Güdümlü sendikacılığın en güncel örneklerinden biri 25-26 Ağustos 2012 tarihlerinde gerçekleştirilen 1. Olağan Genel Kurulu’nda delegelerin oybirliği ile HAK-İŞ’e katılma kararı aldığı Medya İşçileri Sendikası (Medya-İş) oldu. Sendika, ilk kutlama mesajını Anadolu Ajansı (AA) Yönetim Kurulu Başkanı ve Genel Müdürü Kemal Öztürk’ten şu sözlerle aldı: ‘Umuyorum ki herkese örnek olabilecek bir sendika-işveren ilişkisini AA’da gerçekleştireceğiz. Bizim bu konuda ellerimiz açık. Tokalaşmaya, sarılmaya her zaman hazırız. Buradaki insanlarımız haberin kavgasını verirken, siz bizim arkamızdan ideolojik sendikacılık yaparsanız bizim yollarımız sizle ayrılır. Biz bu işte yokuz deriz. Bizim işimiz var çünkü. Büyük bir hayalimiz ve hedefimiz var. Bu hedef ve hayal peşinde koşarken biz, sizden ayağımıza bağ olmanızı istemeyiz. Biz, sizden destek istiyoruz.’
Sorumuza geri dönelim: 2008’den bu yana tarım, gıda ve ecza şirketlerine karşı çiftçiyi şirketlere bağımlı kılmayacak, ekolojinin prensiplerine uygun tarımı destekleyen, meraların gelişimi ve hayvancılığın sürmesi için meraların, otlakların, ormanların imara açılmasını engellemeye, tarım topraklarının amaç dışı kullanımının önünde durmaya çalışan, enerji yatırımı adı altında derelerin, yer altı sularının ticarileşmesini, üretici ve tüketici arasında eşitlikçi, katılımcı ve şeffaf alışveriş bağı kurmak üzere tüccar ve aracılar yerine doğrudan alışveriş sistemlerini, semt pazarlarını destekleyen, Büyükşehir Yasası, Su yasa tasarısı gibi kanunların getireceği zararları halkla paylaşan ve kır nüfusunun yüzde 7’ye düşürüleceği resmi olarak açıklanmış bir kırsal sosyo-politik düzlemde Çiftçi-Sen’in önündeki yasal engellerin kaldırılması ne anlama gelecektir?
Başbakan’ın bir zamanlar Fındık-Sen eylemi sırasında söylediği gibi ‘darbeci çetelerin yapamadığını köylüleri galeyana getirerek yapmaya çalışıyorlar’dan öteye bir anlayış geçerli olacak mı hükümet tarafında?
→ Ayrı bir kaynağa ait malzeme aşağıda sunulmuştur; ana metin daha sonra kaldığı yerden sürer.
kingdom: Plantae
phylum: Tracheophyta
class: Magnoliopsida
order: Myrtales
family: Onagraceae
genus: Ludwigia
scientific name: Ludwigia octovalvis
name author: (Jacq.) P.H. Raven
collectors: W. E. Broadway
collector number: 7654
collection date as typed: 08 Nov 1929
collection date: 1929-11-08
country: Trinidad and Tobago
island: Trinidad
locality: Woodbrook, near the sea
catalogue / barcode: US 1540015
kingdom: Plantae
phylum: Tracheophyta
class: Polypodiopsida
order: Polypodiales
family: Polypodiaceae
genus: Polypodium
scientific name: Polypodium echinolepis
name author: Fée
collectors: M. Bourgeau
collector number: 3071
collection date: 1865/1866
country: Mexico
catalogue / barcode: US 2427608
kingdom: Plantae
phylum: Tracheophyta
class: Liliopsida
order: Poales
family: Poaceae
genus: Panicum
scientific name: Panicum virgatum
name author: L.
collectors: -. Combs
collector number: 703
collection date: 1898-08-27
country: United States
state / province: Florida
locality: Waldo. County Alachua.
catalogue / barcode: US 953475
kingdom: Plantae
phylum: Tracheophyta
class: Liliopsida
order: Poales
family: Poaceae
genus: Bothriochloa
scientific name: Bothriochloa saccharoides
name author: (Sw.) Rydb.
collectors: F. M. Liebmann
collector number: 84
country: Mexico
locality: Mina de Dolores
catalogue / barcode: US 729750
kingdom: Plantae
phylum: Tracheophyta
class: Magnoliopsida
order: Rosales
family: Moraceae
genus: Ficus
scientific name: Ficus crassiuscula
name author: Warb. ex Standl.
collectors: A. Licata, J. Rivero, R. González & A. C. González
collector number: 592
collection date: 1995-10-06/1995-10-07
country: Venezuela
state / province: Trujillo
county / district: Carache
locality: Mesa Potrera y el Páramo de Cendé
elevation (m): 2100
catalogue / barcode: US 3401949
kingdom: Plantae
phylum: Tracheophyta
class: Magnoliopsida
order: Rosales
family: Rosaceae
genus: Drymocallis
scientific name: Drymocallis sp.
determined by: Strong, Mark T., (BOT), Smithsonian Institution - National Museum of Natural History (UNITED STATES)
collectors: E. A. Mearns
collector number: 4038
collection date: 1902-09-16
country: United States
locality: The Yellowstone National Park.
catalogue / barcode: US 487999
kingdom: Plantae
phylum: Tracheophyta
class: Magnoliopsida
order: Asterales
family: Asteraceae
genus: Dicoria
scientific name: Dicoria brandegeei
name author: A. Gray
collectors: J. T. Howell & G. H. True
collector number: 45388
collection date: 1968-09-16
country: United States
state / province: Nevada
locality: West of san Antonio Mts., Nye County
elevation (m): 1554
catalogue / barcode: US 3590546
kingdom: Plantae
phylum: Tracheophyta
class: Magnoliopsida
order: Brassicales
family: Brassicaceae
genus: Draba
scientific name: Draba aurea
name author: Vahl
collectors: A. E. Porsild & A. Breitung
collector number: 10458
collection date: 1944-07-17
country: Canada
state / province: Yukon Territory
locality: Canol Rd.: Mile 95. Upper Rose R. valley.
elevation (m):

Ya da son on, on beş yılda yoğun olarak gördüğümüz gibi yasaklı olan çiftçi örgütlenmesinin önü yasal olarak açıldıktan hemen sonra hükümet ve şirket güdümlü başka bir ‘ÖZ Çiftçi – Sen’ mi kurulacak?
Geleneksel mücadelenin her alanda ve düzeyde kapandığının açıkça görüldüğü günümüzde, çiftçilerin, köylülerin ve kırdan kente zorunlu olarak göç etmek durumunda kalmış veya kendi toprağında işçi haline gelmiş tüm kadın ve erkeklerin, kadın ve erkek, formal ve informal sektör emekçileriyle birlikte güvencesizliğe, esnek çalışmaya, görünmez emeğe karşı kendi öz örgütlerinin yönlendirmesiyle demokratik, ekolojik, eşitlikçi, sosyal ve küresel dayanışma içeren bir mücadele zemini yaratmaları zamanı geldi de geçiyor bile. O yüzden, Çiftçi-Sen’i desteklemek ve büyütmek, hepimizin sorumluluğu. Anlam dünyalarımız ve gündelik pratiklerimiz ile birlikte mücadele araçlarımızı da hükmedenlerin ellerine bırakmaya hiç niyetimiz yok.